Es ist so eine zwiespältige Sache mit ausgeprägtem Progressive Metal. Hier hat man es mit vier gehörig talentierten Instrumentalisten zu tun, einen Sänger gibt es nicht, gab es auch auf keinem der bisherigen Alben und wird es mit hoher Wahrscheinlichkeit auch nie geben. Das spricht keineswegs für die lockere Diät-Marmelade, die man sich morgens auf das Brötchen schmiert, sondern durchweg für anspruchsvolle Kost für offene Köpfe und Querdenker. Da keimt sogar ein bisschen Angst vor technischem Anspruch als Selbstzweck und massiver Verkopfung auf, doch dem nehmen SCALE THE SUMMIT relativ schnell den Wind aus den Segeln. Denn gerade der überspannende Faktor ist es, der “The Migration“ zu einem außergewöhnlich starken Werk macht, das sowohl durch musikalische Brillanz, als auch atmosphärische Dichte glänzt.

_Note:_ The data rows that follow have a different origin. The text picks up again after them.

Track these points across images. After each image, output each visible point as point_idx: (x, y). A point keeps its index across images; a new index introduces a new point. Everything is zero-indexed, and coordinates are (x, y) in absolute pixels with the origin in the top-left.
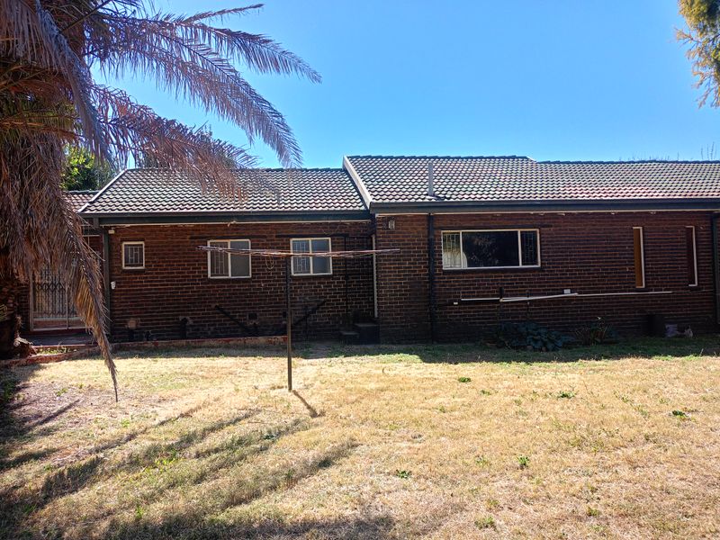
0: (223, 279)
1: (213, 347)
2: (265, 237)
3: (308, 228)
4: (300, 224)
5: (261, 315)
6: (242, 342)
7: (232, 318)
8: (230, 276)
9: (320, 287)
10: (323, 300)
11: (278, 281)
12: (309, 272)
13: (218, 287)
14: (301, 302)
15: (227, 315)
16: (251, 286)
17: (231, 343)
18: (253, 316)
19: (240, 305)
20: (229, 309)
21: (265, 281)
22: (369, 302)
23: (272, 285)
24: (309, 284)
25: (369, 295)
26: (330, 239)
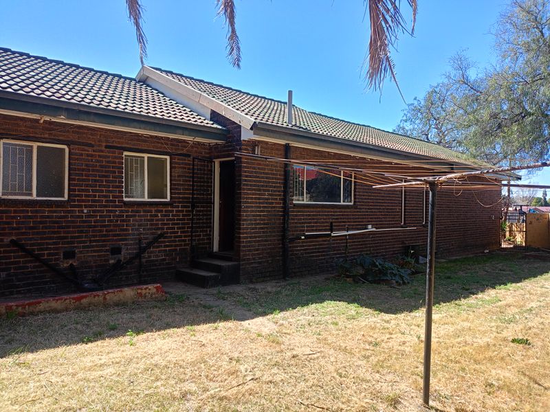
0: (26, 201)
1: (56, 311)
2: (91, 146)
3: (145, 141)
4: (137, 135)
5: (81, 252)
6: (101, 298)
7: (37, 258)
8: (34, 197)
9: (157, 216)
10: (159, 232)
11: (105, 206)
12: (144, 197)
13: (15, 212)
14: (134, 234)
15: (29, 253)
16: (69, 212)
17: (84, 301)
18: (70, 255)
19: (50, 238)
20: (32, 245)
21: (91, 206)
22: (207, 235)
23: (99, 211)
24: (144, 211)
25: (207, 227)
26: (168, 158)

Für die Texaner sind Instrumente, Noten und Kompositionen offenbar keine pragmatischen Dinge, sondern regelrechte Spielwiesen, auf denen sie sich sowohl handwerklich als auch emotional vollends austoben können. “The Migration“ sprießt nur so vor ausufernder Spielfreude, fast schon kindlich fantastischen Ideen und wunderbaren Umsetzungen. Die logischerweise nahtlos passende Produktion, die jeden Ton bis ins Mark vordringen lässt, an dieser Stelle Tür und Tor, mal einen Schritt in die “Burtonsche“ Welt von SCALE THE SUMMIT zu wagen. Das vierte Album der Amerikaner ist sehnsüchtig, wehleidig, fantasievoll und dynamisch zugleich. Hier zeichnen sich Bilder und Orte, die lediglich vor dem geistigen Auge existieren und existieren können.
Eigentlich könnte man hier sämtliche Stücke nochmals zerteilen und als Beispiele dafür auseinandernehmen, wie vielschichtig und durchdacht SCALE THE SUMMIT auf dieser Platte vorgehen. So beginnt etwa “Oracle“ mit einem unendlich träumerischen Moment, bevor es sich zu einem verspielten Progressive-Track schlängelt. Dabei verlieren die Jungs zu keiner Zeit den Draht zum Songwriting, bleiben immer spannend und lassen auch nach dem x-ten Durchlauf noch genügend Spielraum für Neuentdeckungen. Im Grunde bleibt damit nichts anderes zu sagen, dass “The Migration“ ein gänzlich beeindruckendes, erlebenswertes Werk geworden ist.